In cold blood no one could, perhaps, have ridden fearlessly against such
an obstacle; but in the excitement of the moment the warriors of Edwy
seemed capable of charging any imaginable barrier: and it became almost
a pure calculation, not of the respective bravery of the troops, for
none were cowards on either side, but of mere physical laws of force and
resistance.
Elfric scarcely looked where he was going.

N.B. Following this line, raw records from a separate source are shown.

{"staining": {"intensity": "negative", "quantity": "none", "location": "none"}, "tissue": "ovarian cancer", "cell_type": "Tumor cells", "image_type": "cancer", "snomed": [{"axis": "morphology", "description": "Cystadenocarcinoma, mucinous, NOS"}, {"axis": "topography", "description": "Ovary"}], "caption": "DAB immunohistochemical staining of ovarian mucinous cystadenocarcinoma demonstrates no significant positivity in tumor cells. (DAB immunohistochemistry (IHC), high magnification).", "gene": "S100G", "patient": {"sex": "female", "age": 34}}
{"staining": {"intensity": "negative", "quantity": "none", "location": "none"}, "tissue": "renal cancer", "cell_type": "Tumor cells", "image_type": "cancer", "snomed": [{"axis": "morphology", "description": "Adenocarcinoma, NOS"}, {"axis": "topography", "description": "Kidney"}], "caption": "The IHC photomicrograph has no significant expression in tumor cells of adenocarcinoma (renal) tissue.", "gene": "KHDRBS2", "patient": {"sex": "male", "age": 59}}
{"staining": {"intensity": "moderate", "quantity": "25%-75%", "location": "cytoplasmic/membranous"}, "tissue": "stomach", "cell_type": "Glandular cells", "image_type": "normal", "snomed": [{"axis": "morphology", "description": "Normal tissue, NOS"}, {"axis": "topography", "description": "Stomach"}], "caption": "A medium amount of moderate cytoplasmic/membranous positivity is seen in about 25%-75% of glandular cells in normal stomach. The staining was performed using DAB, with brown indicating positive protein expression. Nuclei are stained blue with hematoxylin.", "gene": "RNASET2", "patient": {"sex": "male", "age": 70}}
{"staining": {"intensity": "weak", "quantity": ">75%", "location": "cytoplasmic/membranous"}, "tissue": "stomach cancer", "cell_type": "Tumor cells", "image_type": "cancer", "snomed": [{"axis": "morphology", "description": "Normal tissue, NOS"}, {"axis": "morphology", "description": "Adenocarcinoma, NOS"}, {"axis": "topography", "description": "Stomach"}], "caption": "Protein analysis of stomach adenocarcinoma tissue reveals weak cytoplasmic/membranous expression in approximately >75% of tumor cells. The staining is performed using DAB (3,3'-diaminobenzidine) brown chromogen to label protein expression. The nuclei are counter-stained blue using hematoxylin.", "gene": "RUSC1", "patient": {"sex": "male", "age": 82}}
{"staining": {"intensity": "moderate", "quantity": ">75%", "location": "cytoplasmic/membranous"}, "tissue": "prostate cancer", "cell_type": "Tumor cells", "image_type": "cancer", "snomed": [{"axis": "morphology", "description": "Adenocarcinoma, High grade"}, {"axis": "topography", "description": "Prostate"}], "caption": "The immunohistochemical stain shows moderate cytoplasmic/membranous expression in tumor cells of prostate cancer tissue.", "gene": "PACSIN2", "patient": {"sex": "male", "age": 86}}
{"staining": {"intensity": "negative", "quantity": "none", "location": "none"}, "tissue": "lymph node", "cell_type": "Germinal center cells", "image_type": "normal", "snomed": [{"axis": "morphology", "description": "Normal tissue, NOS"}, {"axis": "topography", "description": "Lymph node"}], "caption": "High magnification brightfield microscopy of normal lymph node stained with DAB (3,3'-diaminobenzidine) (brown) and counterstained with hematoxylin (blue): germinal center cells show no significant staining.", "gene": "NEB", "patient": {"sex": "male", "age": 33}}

He saw a shining lance point,
about to impale him, he diverted it by his sword blade, as he was
hurried into the midst of axes, swords, lances, and beheld the warrior
opposite to him in the second rank raise his axe to inflict a fearful
blow, which would have severed his horse's neck, had not an arrow
transfixed the foe.
The wedge seemed partly broken, and the king had begun to exult in the
anticipation of speedy victory, when from behind each end of the
entrenchment rushed two bodies of hostile cavalry; they fell upon Edwy's
forces in the rear, and in a few moments all was confusion.
The warriors of Edgar rallied, drove the horse out of their lines,
advanced slowly, and the horsemen of the rival brothers, mingled
together in deadly strife, in personal combat, where each man seemed to
have sought and found his individual foe.
They moved slowly down the bill towards the brook, man after man falling
and dotting the green sward of the hill with struggling, writhing bodies.